Fungus is normally dark in colour, and dark colours absorb sunlight, forcing air conditioners to work overtime to cool attics, crawl spaces, and second or top floors, resulting in higher-than-normal energy bills. Interested readers can find more information about them at see the post.
To top it off, the majority of roof cleaning products on the market demand that trees, bushes, and any vegetation around the home be covered or continuously wet down because the toxicity in the cleaning solution will destroy them, and no matter how cautious the roof cleaners are, there will still be casualties among the foliage.
With the above negative effects of roof fungus, the worst to a property manager is that an infected roof is a “eye-sore.” It makes a nice house look ugly, an expensive development look run down or unmaintained, it not only lowers the value of the infected home but also the value of the neighbours’ homes, and these homes are treated like lepers.
The property management team normally steps in at this stage and sends out demand requests asking that the roofs be washed. Now you’ve got disgruntled homeowners who are being forced to spend money, risk causing damage to their house, and a slew of other issues on the horizon.

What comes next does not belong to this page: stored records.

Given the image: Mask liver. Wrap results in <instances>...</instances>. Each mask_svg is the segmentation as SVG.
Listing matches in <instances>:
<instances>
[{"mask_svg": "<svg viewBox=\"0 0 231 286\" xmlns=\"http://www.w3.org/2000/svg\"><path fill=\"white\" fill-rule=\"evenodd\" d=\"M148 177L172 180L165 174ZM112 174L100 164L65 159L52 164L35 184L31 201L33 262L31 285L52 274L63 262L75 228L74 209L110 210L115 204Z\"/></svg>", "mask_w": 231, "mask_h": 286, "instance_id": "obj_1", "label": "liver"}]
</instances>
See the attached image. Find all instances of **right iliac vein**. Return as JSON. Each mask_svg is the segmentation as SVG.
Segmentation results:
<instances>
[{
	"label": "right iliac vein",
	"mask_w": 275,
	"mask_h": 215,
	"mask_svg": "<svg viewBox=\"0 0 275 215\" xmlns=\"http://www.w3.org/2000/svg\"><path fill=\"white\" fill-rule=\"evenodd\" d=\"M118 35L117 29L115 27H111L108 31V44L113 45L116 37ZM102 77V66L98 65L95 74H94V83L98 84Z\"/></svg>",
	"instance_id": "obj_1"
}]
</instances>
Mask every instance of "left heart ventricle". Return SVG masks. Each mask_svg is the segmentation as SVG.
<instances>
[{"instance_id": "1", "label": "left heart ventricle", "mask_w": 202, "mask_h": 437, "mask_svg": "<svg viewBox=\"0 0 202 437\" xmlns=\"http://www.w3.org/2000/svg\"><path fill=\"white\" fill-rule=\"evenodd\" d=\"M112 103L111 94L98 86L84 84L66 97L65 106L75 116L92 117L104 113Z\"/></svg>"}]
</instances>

Two choices come to mind: if you need a roof cleaned, insist that the roof cleaners use a solution that will not damage the vegetation or alter the appearance of the building, and “preventative maintenance,” which involves coating the roofs with a solution that will not allow fungus to mature, no cleaning is needed, and the subsequent rains will not harm the roof. Roof cleaning is by far the most cost-effective method of keeping them clean. Instead of surprising a homeowners association with a huge budget-busting roof cleaning forecast, funds may be budgeted for frequent roof treatments. Spraying repairs may be performed from the gutter’s edge, eliminating the need for staff to step on the roofs. Roofs will never become filthy again as a result of a proper maintenance schedule, degrading the community’s appearance.
98 percent of roof cleaning contractors have “old school” experience and cleaning techniques, such as using chlorine bleach as the cleaning chemical of choice, which is the primary cause of foliage destruction, as well as awful fumes and odours, and staining of painted surfaces. Bleach is a topical cleaner that was not designed to clean deep into the pores and crevices of roofing material. Cleaning a roof with bleach is like mowing a field of dandelions to get rid of the weeds; it looks fine at first, but the problem returns.